The outbreak of novel coronavirus (2019-nCoV) has become one of the most significant threats around the globe. As of Feb 5, 2020, there were 18 confirmed cases and the first death of coronavirus in Hong Kong and infected over 20,000 people across the world. On the 30th of January in 2020, The World Health Organization (WHO) declared the outbreak is a global health emergency after the U.S. confirmed its first human-to-human transmission of the virus, which has killed more than 200 people in China and has now spread to at least 18 other countries.
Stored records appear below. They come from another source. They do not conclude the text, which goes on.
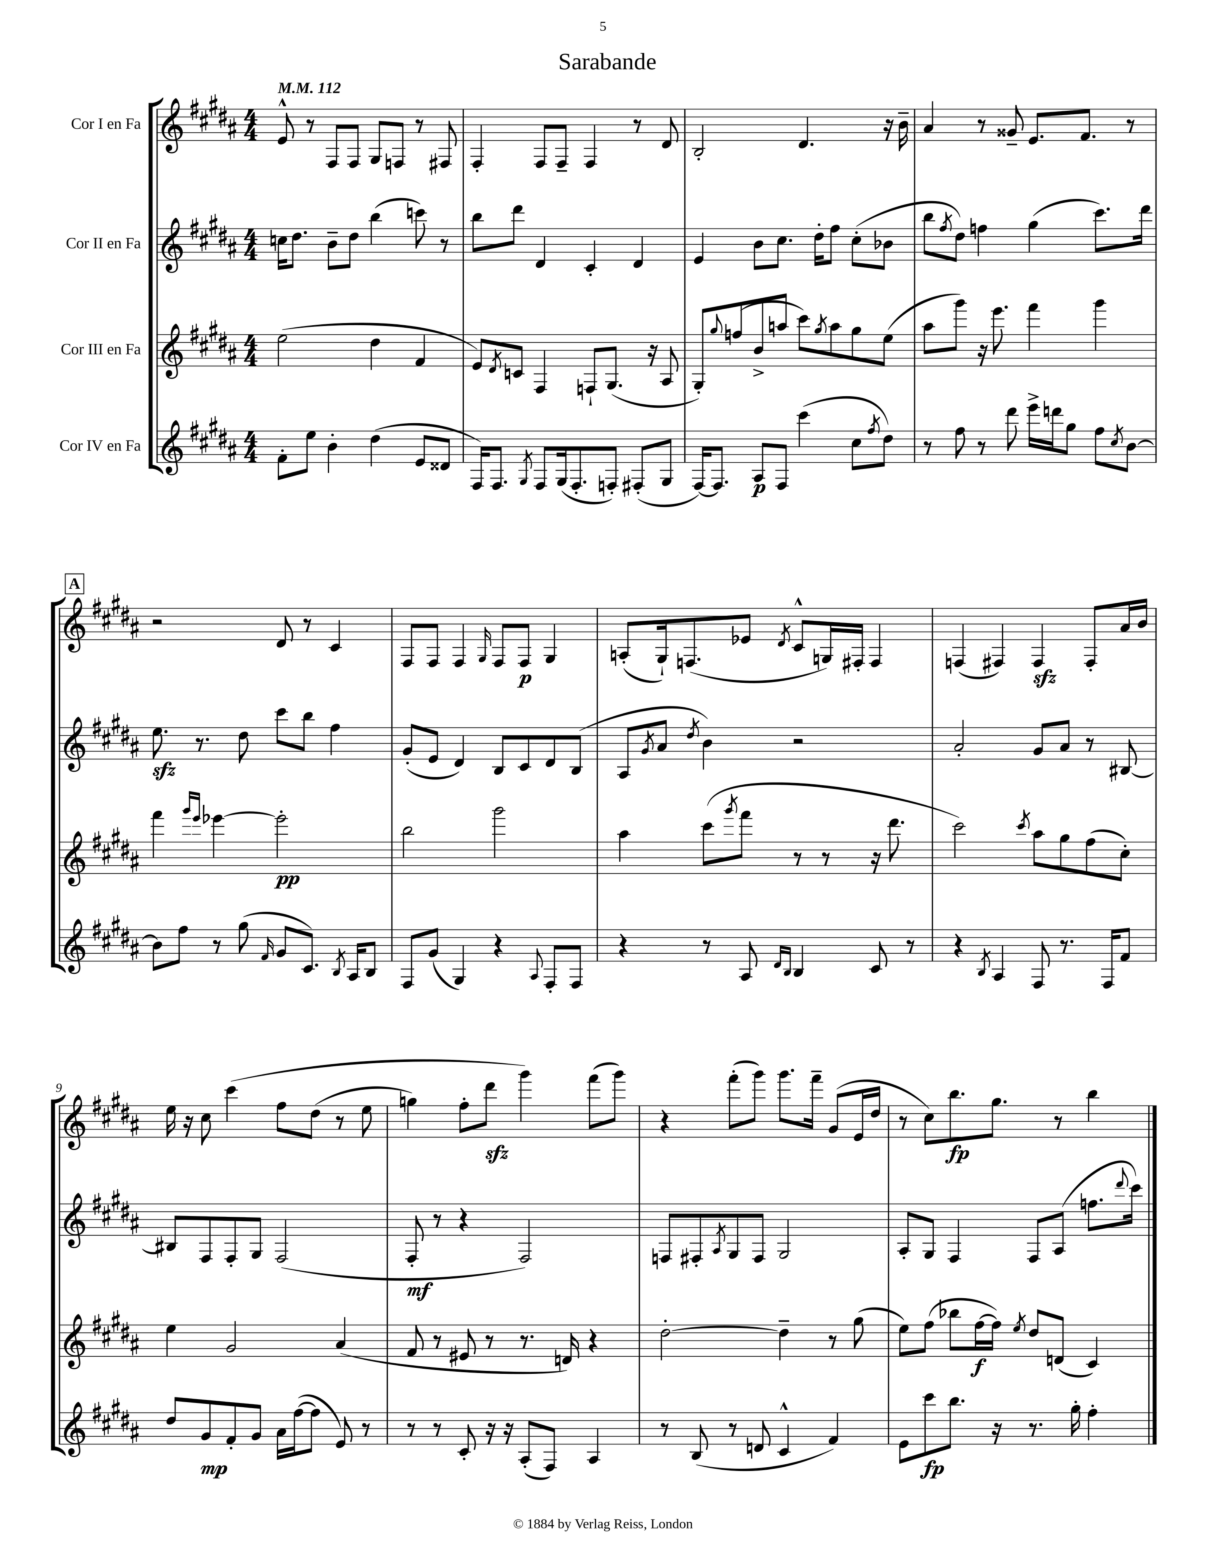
\header { title = "Sarabande" }
<<
\new StaffGroup <<
\new Staff = "s0" \with { instrumentName = "Cor I en Fa" } {
    \clef treble \key b \major \numericTimeSignature \time 4/4 \tempo 4 = 112
    e'8-^ r8 fis8 fis8 gis8 f8 r8 fis8 |
    fis4-. fis8 fis8-- fis4 r8 dis'8 |
    b2-. dis'4. r16 b'16-- |
    ais'4 r8 gisis'8-- e'8. fis'8. r8 |
    \mark \markup { \box "A" } r2 dis'8 r8 cis'4 |
    fis8 fis8 fis4 \grace { gis16 } fis8 fis8\p gis4 |
    a8-.( gis16-!) f8.( ees'8 \acciaccatura { dis'8 } cis'8-^ g16) fis16-. fis4 |
    f4( fis4) fis4\sfz fis8-. ais'16 b'16 |
    e''16 r16 cis''8 cis'''4\( fis''8 dis''8( r8 e''8 |
    g''4) fis''8-. dis'''8\sfz gis'''4\) fis'''8( gis'''8) |
    r4 fis'''8-.( gis'''8) gis'''8. fis'''16-- gis'8( e'16 dis''16 |
    r8 cis''8) b''8.\fp gis''8. r8 b''4 \bar "|." |
}
\new Staff = "s1" \with { instrumentName = "Cor II en Fa" } {
    \clef treble \key b \major \numericTimeSignature \time 4/4
    c''16 dis''8. b'8-- dis''8 b''4( c'''8) r8 |
    b''8 dis'''8 dis'4 cis'4-. dis'4 |
    e'4 b'8 cis''8. dis''16-. fis''8 cis''8-.( bes'8 |
    b''8 \acciaccatura { fis''8 } dis''8) f''4 gis''4( cis'''8.) dis'''16 |
    \mark \markup { \box "A" } e''8.\sfz r8. dis''8 cis'''8 b''8 fis''4 |
    gis'8-.( e'8 dis'4) b8 cis'8 dis'8 b8( |
    ais8 \acciaccatura { gis'8 } ais'8 \acciaccatura { dis''8 } b'4) r2 |
    ais'2-. gis'8 ais'8 r8 bis8~ |
    bis8 fis8 fis8-. gis8 fis2( |
    fis8-.\mf r8 r4 fis2) |
    f8 fis8-. \acciaccatura { ais8 } gis8 fis8 gis2 |
    ais8-. gis8 fis4 fis8 ais8( f''8. \appoggiatura { dis'''8 } cis'''16) \bar "|." |
}
\new Staff = "s2" \with { instrumentName = "Cor III en Fa" } {
    \clef treble \key b \major \numericTimeSignature \time 4/4
    e''2( dis''4 fis'4 |
    e'8) \acciaccatura { dis'8 } c'8 fis4 f8-! gis8.( r16 ais8 |
    gis8-.) \appoggiatura { gis''8 } f''8( b'8-> a''8 cis'''8) \acciaccatura { gis''8 } a''8 gis''8 e''8( |
    ais''8 gis'''8) r16 e'''8. fis'''4 gis'''4 |
    \mark \markup { \box "A" } fis'''4 \grace { gis'''16 e'''16 } ees'''4~ ees'''2-.\pp |
    b''2 gis'''2 |
    ais''4 cis'''8( \acciaccatura { gis'''8 } fis'''8 r8 r8 r16 dis'''8. |
    cis'''2) \acciaccatura { cis'''8 } ais''8 gis''8 fis''8( cis''8-.) |
    e''4 gis'2 ais'4( |
    fis'8 r8 eis'8 r8 r8. d'16) r4 |
    dis''2~-. dis''4-- r8 gis''8( |
    e''8) fis''8( bes''8 fis''16~\f fis''16) \acciaccatura { e''8 } dis''8 d'8( cis'4) \bar "|." |
}
\new Staff = "s3" \with { instrumentName = "Cor IV en Fa" } {
    \clef treble \key b \major \numericTimeSignature \time 4/4
    fis'8-. e''8 b'4-. dis''4( e'8 disis'8 |
    fis16) fis8. \acciaccatura { gis8 } fis8 gis16( fis8.-. f8-.) fis8-.( gis8 |
    fis16~) fis8. ais8\p fis8 cis'''4( cis''8 \acciaccatura { fis''8 } dis''8) |
    r8 fis''8 r8 dis'''8 e'''16-> d'''16 gis''8 fis''8 \acciaccatura { cis''8 } b'8~ |
    \mark \markup { \box "A" } b'8 fis''8 r8 gis''8( \grace { fis'16 } gis'8 cis'8.) \acciaccatura { b8 } ais16 b8 |
    fis8 gis'8( gis4) r4 \appoggiatura { ais8 } fis8-. fis8 |
    r4 r8 ais8 \grace { dis'16 b16 } b4 cis'8 r8 |
    r4 \acciaccatura { b8 } ais4 fis8 r8. fis16 fis'8 |
    dis''8 gis'8\mp fis'8-. gis'8 ais'16 fis''16~( fis''8 e'8) r8 |
    r8 r8 cis'8-. r16 r16 ais8-.( fis8) ais4 |
    r8 b8( r8 d'8 cis'4-^ fis'4) |
    e'8 cis'''8\fp b''8. r16 r8. gis''16-. fis''4-. \bar "|." |
}
>>
>>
▲Dr. Tedros Adhanom Ghebreyesus, the WHO Director-General
The novel coronavirus (2019-nCoV) is a betacoronavirus, like MERS and SARs, all of which have their origins in bats. In November of 2019, many of the patients had some links to a large seafood and live animal market, suggesting animal-to-person spread. However, more and more patients reportedly did not have exposure to animal markets, indicating person-to-person spread.
Artificial intelligence (AI) is implemented to monitor the spread and respond to the rapidly changing situation. John Brownstein, a computational epidemiologist at Boston Children’s Hospital who operates a public health surveillance site called “healthmap.org” that uses AI to analyze data from government reports, social media, news sites, and other sources to generate near-real-time information for public health officials to track its spread.
In the prior outbreaks such as SARS in 2003, there was not enough data needed to provide updates quickly because there was not a massive amount of information coming out of China. Now the team of healthmap.org is constantly mining news and social media to analyze the outbreak situation around the globe.
▲Screen Capture on healthmap.org (Statnews)
Brownstein stressed that his AI is not meant to replace the information-gathering work of public health leaders, but to supplement their efforts by compiling and filtering information to help them make decisions in rapidly changing situations.
“We use machine learning to scrape all the information, classify it, tag it, and filter it — and then that information gets pushed to our colleagues at WHO that are looking at this information all day and making assessments,” Brownstein said. “There is still the challenge of parsing whether some of that information is meaningful or not.”
With the recent advancements in machine learning, combined with a massive amount of data, AI tools have become more and more powerful. These tools are also capable of helping the officials to predict more accurately how far and how fast outbreaks will spread, and which types of people are most likely to be affected.
“Machine learning is very good at identifying patterns in the data, such as risk factors that might identify zip codes or cohorts of people that are connected to the virus,” said Don Woodlock, a vice president at InterSystems, a global vendor of electronic health records. The products of InterSystems are helping providers in China to analyze data on coronavirus patients.
By implementing Big data and AI tools, the authorities and the society can monitor the situation near-real-time and get ready for epidemic prevention. Although Big data and AI tools are capable of predicting and watching the whole situation of coronavirus outbreak and providing more accurate insight for the authority to react to the situation, society also needs to stay calm and enforce epidemic prevention.
In the not too far future, Big data and AI will also be becoming a useful tool in every corner of the society and provide more information and insights to prevent most of the social issues, even the deadly global crisis. To create a better future for all of us, AI and Big Data will be playing a crucial role in different aspects of our life.